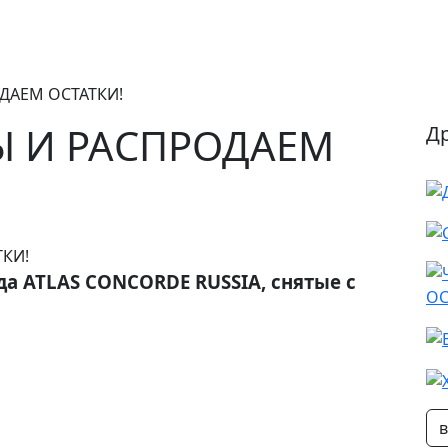
ДАЕМ ОСТАТКИ!
 И РАСПРОДАЕМ
Д
а ATLAS CONCORDE RUSSIA, снятые с
в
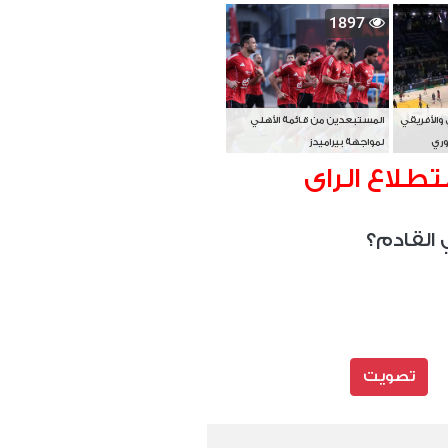
بطل آسيا
1897
 والأفريقي
المستبعدين من قائمة الأهلي
وري
لمواجهة بيراميدز
تطلاع الراى
 القادم؟
تصويت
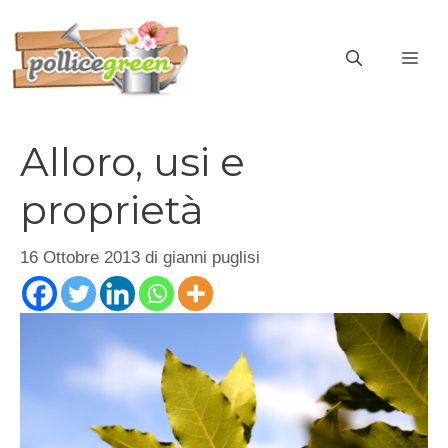
Vai
al
ME
contenuto
Alloro, usi e
proprietà
16 Ottobre 2013
di
gianni puglisi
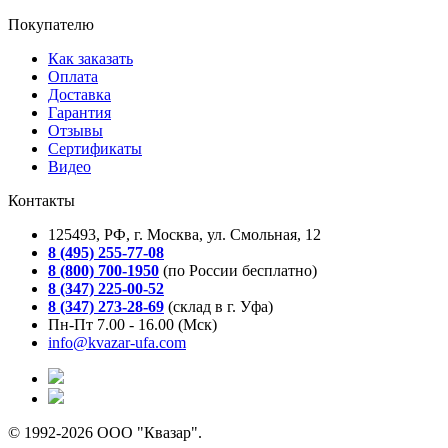
Покупателю
Как заказать
Оплата
Доставка
Гарантия
Отзывы
Сертификаты
Видео
Контакты
125493, РФ, г. Москва, ул. Смольная, 12
8 (495) 255-77-08
8 (800) 700-1950
(по России бесплатно)
8 (347) 225-00-52
8 (347) 273-28-69
(склад в г. Уфа)
Пн-Пт 7.00 - 16.00 (Мск)
info@kvazar-ufa.com
© 1992-2026 ООО "Квазар".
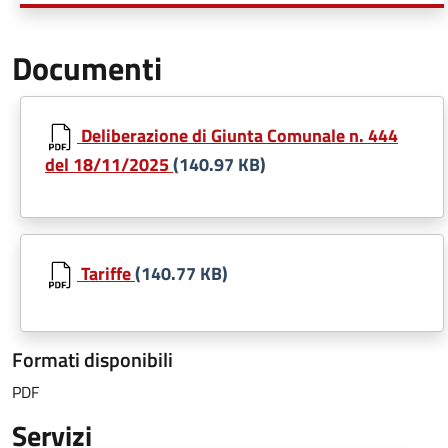
Documenti
Deliberazione di Giunta Comunale n. 444
del 18/11/2025
(140.97 KB)
Tariffe
(140.77 KB)
Formati disponibili
PDF
Servizi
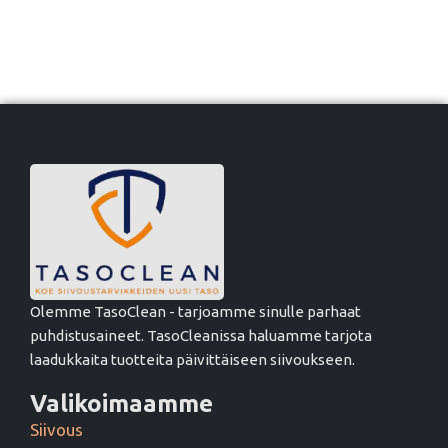
Olemme TasoClean - tarjoamme sinulle parhaat
puhdistusaineet. TasoCleanissa haluamme tarjota
laadukkaita tuotteita päivittäiseen siivoukseen.
Valikoimaamme
Siivous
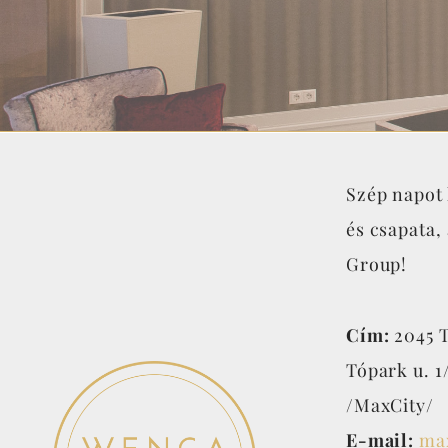
Szép napot 
és csapata,
Group!
Cím:
2045 T
Tópark u. 1
/MaxCity/
E-mail:
ma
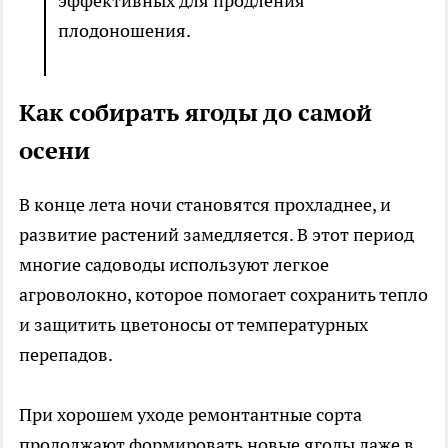
эффективных для продления
плодоношения.
Как собирать ягоды до самой
осени
В конце лета ночи становятся прохладнее, и
развитие растений замедляется. В этот период
многие садоводы используют легкое
агроволокно, которое помогает сохранить тепло
и защитить цветоносы от температурных
перепадов.
При хорошем уходе ремонтантные сорта
продолжают формировать новые ягоды даже в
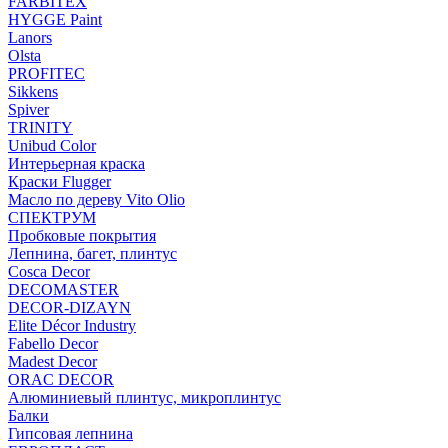
FARBITEX
HYGGE Paint
Lanors
Olsta
PROFITEC
Sikkens
Spiver
TRINITY
Unibud Color
Интерьерная краска
Краски Flugger
Масло по дереву Vito Olio
СПЕКТРУМ
Пробковые покрытия
Лепнина, багет, плинтус
Cosca Decor
DECOMASTER
DECOR-DIZAYN
Elite Décor Industry
Fabello Decor
Madest Decor
ORAC DECOR
Алюминиевый плинтус, микроплинтус
Балки
Гипсовая лепнина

Action item »
Without including any pictures, output each entry above exactly as it appears.

Output for this exercise »
ДАЕМ ОСТАТКИ!
 И РАСПРОДАЕМ
Д
а ATLAS CONCORDE RUSSIA, снятые с
в
بطل آسيا
1897
 والأفريقي
المستبعدين من قائمة الأهلي
وري
لمواجهة بيراميدز
تطلاع الراى
 القادم؟
تصويت
Vai
al
ME
contenuto
Alloro, usi e
proprietà
16 Ottobre 2013
di
gianni puglisi
Покупателю
Как заказать
Оплата
Доставка
Гарантия
Отзывы
Сертификаты
Видео
Контакты
125493, РФ, г. Москва, ул. Смольная, 12
8 (495) 255-77-08
8 (800) 700-1950
(по России бесплатно)
8 (347) 225-00-52
8 (347) 273-28-69
(склад в г. Уфа)
Пн-Пт 7.00 - 16.00 (Мск)
info@kvazar-ufa.com
© 1992-2026 ООО "Квазар".
Documenti
Deliberazione di Giunta Comunale n. 444
del 18/11/2025
(140.97 KB)
Tariffe
(140.77 KB)
Formati disponibili
PDF
Servizi
Olemme TasoClean - tarjoamme sinulle parhaat
puhdistusaineet. TasoCleanissa haluamme tarjota
laadukkaita tuotteita päivittäiseen siivoukseen.
Valikoimaamme
Siivous
Szép napot 
és csapata,
Group!
Cím:
2045 T
Tópark u. 1
/MaxCity/
E-mail:
ma
эффективных для продления
плодоношения.
Как собирать ягоды до самой
осени
В конце лета ночи становятся прохладнее, и
развитие растений замедляется. В этот период
многие садоводы используют легкое
агроволокно, которое помогает сохранить тепло
и защитить цветоносы от температурных
перепадов.
При хорошем уходе ремонтантные сорта
продолжают формировать новые ягоды даже в
FARBITEX
HYGGE Paint
Lanors
Olsta
PROFITEC
Sikkens
Spiver
TRINITY
Unibud Color
Интерьерная краска
Краски Flugger
Масло по дереву Vito Olio
СПЕКТРУМ
Пробковые покрытия
Лепнина, багет, плинтус
Cosca Decor
DECOMASTER
DECOR-DIZAYN
Elite Décor Industry
Fabello Decor
Madest Decor
ORAC DECOR
Алюминиевый плинтус, микроплинтус
Балки
Гипсовая лепнина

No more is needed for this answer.